= Beginning of Section =

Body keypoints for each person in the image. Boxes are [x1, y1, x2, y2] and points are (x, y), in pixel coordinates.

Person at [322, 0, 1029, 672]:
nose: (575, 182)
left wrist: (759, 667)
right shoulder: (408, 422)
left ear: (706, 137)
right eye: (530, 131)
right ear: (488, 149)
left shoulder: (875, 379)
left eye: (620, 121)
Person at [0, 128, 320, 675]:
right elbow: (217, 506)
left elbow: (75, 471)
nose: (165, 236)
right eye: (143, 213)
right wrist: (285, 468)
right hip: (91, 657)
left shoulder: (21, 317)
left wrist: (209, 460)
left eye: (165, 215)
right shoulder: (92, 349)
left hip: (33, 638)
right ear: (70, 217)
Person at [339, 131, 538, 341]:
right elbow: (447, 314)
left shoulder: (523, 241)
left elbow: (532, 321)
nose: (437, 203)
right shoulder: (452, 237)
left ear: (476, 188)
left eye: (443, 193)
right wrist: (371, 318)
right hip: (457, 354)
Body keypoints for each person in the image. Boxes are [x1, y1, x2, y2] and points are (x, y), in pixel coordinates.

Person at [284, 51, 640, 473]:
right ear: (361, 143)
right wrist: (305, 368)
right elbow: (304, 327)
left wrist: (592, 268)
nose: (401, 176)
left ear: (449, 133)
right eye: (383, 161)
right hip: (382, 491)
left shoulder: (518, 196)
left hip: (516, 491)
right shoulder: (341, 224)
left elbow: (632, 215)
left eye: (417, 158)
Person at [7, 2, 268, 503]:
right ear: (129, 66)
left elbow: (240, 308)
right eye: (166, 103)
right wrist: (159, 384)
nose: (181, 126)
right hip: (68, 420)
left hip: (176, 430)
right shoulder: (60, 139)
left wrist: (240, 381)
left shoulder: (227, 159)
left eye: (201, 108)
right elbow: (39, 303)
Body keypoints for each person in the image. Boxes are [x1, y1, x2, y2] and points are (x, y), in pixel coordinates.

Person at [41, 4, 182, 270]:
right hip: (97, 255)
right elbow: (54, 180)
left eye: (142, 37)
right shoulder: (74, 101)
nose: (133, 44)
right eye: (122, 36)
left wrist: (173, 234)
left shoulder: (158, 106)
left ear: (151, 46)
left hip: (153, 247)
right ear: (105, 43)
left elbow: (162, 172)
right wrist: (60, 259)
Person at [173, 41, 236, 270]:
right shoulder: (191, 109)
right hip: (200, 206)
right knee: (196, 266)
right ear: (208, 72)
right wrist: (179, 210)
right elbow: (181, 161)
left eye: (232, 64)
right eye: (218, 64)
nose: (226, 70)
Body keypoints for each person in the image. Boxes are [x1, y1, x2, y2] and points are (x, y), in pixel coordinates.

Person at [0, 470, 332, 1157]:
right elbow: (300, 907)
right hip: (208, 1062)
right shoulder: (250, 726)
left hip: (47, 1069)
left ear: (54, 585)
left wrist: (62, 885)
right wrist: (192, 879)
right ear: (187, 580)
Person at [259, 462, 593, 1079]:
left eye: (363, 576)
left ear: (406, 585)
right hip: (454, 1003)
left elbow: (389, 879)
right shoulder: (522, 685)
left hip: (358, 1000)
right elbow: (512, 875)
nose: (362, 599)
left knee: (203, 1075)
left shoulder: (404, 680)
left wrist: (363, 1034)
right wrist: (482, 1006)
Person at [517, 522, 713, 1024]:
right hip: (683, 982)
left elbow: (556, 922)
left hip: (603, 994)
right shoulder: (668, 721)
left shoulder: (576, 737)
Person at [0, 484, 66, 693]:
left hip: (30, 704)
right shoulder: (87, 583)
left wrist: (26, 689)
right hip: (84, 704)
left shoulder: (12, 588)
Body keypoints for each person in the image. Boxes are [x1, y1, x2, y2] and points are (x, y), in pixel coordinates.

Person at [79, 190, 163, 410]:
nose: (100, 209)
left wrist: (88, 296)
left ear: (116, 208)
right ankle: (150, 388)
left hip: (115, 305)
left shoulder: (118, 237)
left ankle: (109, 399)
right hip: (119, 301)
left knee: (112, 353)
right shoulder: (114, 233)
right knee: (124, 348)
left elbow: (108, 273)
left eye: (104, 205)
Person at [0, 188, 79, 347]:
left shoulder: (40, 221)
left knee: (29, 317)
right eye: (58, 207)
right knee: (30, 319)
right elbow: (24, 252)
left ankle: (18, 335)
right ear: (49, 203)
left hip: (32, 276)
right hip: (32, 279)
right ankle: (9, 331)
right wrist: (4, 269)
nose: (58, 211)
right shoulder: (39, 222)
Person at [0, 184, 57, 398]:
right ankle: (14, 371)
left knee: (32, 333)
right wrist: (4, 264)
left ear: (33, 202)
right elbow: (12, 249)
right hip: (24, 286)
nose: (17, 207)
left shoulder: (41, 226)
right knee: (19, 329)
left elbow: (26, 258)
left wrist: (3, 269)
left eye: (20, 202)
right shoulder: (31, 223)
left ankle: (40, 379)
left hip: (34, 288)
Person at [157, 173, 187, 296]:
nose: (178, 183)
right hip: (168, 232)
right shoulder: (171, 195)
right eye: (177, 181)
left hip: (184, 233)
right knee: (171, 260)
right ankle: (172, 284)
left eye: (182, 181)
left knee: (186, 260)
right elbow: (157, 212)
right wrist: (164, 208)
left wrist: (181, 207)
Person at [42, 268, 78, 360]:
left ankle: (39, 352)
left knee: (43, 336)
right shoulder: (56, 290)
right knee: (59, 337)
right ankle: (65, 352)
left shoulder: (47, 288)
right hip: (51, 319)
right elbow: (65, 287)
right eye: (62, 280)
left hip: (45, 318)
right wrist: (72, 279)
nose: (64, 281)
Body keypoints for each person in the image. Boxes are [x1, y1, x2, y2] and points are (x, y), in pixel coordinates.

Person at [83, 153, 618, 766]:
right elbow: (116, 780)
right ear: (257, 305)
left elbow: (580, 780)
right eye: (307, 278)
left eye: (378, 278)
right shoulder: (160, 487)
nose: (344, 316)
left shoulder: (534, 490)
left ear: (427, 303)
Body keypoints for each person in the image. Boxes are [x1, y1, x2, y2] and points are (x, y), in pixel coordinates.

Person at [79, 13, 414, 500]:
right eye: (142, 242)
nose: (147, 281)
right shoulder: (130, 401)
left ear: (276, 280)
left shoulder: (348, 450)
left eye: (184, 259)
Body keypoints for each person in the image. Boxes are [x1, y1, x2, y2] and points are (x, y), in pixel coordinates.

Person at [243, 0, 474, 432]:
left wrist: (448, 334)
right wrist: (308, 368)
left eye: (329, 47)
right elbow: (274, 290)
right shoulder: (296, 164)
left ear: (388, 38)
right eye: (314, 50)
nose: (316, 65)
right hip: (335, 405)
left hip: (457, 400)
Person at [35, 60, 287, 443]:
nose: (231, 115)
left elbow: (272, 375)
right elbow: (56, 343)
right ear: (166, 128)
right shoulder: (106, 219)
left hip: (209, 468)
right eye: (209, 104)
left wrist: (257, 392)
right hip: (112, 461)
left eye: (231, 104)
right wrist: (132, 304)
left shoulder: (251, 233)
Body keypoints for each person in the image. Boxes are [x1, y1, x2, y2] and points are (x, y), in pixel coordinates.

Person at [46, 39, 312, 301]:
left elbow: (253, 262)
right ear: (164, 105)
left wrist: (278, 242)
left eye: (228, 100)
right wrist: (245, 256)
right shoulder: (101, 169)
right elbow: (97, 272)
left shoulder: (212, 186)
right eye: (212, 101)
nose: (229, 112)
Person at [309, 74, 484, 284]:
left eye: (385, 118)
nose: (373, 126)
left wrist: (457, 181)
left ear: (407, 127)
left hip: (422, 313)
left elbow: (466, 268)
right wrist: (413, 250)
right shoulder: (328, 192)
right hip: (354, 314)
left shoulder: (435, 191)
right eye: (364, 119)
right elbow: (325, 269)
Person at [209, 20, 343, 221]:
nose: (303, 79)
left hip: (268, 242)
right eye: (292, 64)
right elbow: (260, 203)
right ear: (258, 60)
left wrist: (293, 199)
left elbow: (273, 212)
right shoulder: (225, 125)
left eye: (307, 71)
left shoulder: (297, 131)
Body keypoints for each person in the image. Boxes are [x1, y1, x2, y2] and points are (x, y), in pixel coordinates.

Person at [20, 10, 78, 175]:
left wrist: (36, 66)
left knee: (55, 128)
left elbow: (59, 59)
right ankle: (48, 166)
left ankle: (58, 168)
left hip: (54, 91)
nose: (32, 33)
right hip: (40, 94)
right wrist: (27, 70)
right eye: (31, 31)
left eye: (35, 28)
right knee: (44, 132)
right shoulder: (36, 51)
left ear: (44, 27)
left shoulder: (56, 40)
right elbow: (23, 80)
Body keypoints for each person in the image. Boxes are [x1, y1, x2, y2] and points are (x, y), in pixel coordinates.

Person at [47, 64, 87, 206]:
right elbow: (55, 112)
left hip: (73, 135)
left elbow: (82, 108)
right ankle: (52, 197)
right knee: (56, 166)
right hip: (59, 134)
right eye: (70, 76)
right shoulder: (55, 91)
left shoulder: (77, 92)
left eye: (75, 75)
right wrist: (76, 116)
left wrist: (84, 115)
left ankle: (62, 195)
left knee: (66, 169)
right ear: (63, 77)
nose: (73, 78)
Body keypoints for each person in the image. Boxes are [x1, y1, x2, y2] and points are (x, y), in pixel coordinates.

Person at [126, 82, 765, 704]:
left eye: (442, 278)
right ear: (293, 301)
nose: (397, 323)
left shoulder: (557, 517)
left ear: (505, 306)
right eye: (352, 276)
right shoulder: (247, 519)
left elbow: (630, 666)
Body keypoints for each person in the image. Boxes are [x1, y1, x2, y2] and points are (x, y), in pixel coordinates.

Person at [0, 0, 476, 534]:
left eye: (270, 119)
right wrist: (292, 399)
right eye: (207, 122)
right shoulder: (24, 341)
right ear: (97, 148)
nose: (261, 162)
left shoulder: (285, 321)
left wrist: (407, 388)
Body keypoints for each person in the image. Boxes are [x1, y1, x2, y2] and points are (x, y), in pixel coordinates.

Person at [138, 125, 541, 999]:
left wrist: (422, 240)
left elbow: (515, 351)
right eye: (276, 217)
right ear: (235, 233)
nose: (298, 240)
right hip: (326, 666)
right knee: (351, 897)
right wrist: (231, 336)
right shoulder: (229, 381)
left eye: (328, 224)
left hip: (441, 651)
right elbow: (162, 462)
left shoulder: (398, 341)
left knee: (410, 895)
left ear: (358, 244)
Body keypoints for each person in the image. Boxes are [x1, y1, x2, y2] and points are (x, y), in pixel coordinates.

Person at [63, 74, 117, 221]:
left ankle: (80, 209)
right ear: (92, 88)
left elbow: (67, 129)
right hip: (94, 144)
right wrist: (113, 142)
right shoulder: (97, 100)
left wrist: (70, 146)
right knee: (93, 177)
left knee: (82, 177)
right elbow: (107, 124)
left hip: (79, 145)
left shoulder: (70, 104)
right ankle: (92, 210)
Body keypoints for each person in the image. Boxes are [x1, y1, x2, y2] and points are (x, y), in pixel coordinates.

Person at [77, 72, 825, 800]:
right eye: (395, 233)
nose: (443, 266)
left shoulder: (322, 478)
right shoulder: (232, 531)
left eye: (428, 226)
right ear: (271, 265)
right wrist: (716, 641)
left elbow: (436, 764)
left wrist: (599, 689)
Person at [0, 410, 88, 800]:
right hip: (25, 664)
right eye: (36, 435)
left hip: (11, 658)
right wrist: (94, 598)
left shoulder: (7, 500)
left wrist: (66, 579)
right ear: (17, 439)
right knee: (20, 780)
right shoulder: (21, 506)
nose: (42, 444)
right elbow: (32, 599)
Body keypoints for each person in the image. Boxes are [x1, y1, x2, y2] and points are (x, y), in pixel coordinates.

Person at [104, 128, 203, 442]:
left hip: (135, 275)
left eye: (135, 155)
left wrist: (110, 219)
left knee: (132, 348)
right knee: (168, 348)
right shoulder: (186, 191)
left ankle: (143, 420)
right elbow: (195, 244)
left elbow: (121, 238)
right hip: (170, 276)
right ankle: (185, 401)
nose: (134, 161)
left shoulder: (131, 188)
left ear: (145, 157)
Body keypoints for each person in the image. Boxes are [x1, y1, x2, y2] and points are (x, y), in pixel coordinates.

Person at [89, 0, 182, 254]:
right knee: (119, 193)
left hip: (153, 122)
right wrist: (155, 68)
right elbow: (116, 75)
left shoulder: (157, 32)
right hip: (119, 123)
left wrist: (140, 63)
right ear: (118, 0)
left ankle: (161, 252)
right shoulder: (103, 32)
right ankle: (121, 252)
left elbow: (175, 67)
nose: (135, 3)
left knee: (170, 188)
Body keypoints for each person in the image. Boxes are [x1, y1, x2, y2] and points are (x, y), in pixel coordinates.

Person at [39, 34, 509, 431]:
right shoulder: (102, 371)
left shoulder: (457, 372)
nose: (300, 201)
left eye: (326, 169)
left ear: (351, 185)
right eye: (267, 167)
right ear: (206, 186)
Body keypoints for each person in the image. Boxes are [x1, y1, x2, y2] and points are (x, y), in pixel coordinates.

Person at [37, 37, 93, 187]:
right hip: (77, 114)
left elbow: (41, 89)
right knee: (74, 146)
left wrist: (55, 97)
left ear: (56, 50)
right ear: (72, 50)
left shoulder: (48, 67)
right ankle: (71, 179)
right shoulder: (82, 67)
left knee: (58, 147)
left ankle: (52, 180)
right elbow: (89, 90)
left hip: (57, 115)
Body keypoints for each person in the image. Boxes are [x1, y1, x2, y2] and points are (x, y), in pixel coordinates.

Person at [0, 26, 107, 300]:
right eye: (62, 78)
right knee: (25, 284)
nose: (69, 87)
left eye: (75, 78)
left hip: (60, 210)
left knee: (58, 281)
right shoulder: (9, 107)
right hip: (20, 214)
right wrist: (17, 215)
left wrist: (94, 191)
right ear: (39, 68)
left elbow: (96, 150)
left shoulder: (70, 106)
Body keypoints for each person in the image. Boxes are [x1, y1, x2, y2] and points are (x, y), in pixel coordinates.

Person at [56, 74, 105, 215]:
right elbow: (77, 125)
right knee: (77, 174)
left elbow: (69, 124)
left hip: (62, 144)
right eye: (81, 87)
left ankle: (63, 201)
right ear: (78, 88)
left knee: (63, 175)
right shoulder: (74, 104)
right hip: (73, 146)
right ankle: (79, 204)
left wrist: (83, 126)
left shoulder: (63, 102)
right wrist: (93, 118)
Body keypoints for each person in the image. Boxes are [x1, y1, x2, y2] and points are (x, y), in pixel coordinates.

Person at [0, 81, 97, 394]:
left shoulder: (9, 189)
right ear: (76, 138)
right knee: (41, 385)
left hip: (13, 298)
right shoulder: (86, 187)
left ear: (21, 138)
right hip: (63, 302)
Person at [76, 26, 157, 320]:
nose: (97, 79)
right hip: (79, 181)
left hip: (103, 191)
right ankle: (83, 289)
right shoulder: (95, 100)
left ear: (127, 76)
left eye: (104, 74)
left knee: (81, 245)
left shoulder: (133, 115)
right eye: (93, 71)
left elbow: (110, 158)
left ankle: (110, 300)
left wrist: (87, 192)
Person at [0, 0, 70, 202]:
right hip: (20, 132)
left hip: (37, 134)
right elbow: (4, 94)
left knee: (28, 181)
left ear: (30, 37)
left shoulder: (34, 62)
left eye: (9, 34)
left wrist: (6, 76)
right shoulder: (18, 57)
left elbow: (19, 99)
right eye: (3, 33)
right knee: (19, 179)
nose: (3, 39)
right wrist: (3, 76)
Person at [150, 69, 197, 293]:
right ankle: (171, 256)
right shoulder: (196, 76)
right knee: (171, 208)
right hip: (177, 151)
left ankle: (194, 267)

= End of Section =

Aim of the exercise
Copy out only the lines above from the one with "right elbow: (39, 303)" to the one with "right wrist: (192, 879)", inclusive, exactly as they stand.

Your response
right elbow: (39, 303)
Body keypoints for each person in the image. Boxes are [x1, y1, x2, y2] and points are (x, y), in pixel coordinates.

Person at [41, 4, 182, 270]:
right hip: (97, 255)
right elbow: (54, 180)
left eye: (142, 37)
right shoulder: (74, 101)
nose: (133, 44)
right eye: (122, 36)
left wrist: (173, 234)
left shoulder: (158, 106)
left ear: (151, 46)
left hip: (153, 247)
right ear: (105, 43)
left elbow: (162, 172)
right wrist: (60, 259)
Person at [173, 41, 236, 270]:
right shoulder: (191, 109)
right hip: (200, 206)
right knee: (196, 266)
right ear: (208, 72)
right wrist: (179, 210)
right elbow: (181, 161)
left eye: (232, 64)
right eye: (218, 64)
nose: (226, 70)
Body keypoints for each person in the image. Boxes are [x1, y1, x2, y2] and points are (x, y), in pixel coordinates.

Person at [0, 470, 332, 1157]:
right elbow: (300, 907)
right hip: (208, 1062)
right shoulder: (250, 726)
left hip: (47, 1069)
left ear: (54, 585)
left wrist: (62, 885)
right wrist: (192, 879)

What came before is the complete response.